# What to work on
Scan the material for the word "Convert" and return every matching line.

# Material shown
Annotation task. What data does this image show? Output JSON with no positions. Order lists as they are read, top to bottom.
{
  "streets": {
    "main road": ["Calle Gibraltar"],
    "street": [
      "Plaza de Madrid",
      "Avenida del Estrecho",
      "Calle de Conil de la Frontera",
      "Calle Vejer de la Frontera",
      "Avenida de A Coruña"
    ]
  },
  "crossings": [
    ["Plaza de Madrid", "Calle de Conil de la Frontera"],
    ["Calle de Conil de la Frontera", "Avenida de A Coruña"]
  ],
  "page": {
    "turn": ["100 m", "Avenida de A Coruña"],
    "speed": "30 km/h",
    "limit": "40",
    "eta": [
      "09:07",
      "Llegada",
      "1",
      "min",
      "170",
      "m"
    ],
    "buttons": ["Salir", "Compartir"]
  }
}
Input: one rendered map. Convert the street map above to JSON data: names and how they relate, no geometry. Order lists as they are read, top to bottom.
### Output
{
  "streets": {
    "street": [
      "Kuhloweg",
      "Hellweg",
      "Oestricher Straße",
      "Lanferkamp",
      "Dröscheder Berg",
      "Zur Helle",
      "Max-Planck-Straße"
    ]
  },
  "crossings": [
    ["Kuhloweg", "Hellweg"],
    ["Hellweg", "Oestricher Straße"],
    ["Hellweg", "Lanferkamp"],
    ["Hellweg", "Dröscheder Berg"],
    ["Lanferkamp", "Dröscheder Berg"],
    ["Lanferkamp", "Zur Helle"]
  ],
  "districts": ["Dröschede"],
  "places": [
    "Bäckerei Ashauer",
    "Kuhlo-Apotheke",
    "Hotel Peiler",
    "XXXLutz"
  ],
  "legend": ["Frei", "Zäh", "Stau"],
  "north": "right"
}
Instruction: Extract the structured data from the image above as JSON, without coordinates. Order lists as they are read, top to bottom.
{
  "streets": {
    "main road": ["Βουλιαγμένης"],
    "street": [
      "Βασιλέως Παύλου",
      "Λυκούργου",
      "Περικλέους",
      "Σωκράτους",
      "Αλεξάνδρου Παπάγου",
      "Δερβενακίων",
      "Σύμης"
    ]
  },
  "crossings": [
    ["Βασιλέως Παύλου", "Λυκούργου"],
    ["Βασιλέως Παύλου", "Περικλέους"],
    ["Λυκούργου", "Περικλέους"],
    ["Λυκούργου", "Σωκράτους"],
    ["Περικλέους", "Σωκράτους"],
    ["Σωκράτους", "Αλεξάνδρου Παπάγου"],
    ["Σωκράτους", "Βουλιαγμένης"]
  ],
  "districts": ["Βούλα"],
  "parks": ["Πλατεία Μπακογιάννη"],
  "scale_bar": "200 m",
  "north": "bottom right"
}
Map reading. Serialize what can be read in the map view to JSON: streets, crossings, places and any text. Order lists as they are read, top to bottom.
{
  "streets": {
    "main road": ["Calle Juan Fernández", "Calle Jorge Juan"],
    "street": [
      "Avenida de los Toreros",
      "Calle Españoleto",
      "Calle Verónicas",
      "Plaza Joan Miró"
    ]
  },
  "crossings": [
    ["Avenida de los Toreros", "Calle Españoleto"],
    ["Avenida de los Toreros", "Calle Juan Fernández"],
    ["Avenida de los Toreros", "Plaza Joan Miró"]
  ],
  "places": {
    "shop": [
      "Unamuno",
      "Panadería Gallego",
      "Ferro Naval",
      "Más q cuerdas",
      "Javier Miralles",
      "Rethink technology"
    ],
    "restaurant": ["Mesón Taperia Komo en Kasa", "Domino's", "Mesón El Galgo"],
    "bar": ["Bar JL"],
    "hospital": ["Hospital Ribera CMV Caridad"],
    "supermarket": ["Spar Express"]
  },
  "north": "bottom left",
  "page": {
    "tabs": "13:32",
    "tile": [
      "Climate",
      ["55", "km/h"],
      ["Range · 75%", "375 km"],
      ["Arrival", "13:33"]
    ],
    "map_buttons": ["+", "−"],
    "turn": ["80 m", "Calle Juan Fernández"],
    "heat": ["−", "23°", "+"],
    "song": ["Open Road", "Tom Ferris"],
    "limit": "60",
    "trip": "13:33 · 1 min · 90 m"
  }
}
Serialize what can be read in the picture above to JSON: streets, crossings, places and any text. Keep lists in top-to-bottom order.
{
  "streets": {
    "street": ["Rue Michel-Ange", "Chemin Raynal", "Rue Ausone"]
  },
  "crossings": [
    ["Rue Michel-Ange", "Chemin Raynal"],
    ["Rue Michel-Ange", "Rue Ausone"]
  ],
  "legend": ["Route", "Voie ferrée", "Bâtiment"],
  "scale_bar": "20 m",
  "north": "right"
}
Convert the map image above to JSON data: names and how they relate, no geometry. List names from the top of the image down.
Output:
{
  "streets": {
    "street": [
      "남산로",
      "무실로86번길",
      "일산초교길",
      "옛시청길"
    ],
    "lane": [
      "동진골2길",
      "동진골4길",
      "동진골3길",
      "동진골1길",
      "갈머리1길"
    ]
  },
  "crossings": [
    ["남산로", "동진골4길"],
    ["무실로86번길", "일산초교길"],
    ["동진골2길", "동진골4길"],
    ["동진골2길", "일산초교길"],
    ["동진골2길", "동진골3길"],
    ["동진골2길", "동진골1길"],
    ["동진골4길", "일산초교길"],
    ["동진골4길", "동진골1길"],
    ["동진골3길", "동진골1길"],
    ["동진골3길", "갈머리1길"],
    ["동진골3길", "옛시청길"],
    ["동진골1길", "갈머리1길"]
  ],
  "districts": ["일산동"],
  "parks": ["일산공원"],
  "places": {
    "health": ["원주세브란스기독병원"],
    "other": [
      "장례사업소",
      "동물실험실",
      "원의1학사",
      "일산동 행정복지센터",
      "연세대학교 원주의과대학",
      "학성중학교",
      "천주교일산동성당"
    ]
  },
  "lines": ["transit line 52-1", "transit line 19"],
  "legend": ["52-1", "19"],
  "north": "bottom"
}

# Answer
Input: one rendered map. Convert the street map above to JSON data: names and how they relate, no geometry. Order lists as they are read, top to bottom.
Convert the map image above to JSON data: names and how they relate, no geometry. List names from the top of the image down.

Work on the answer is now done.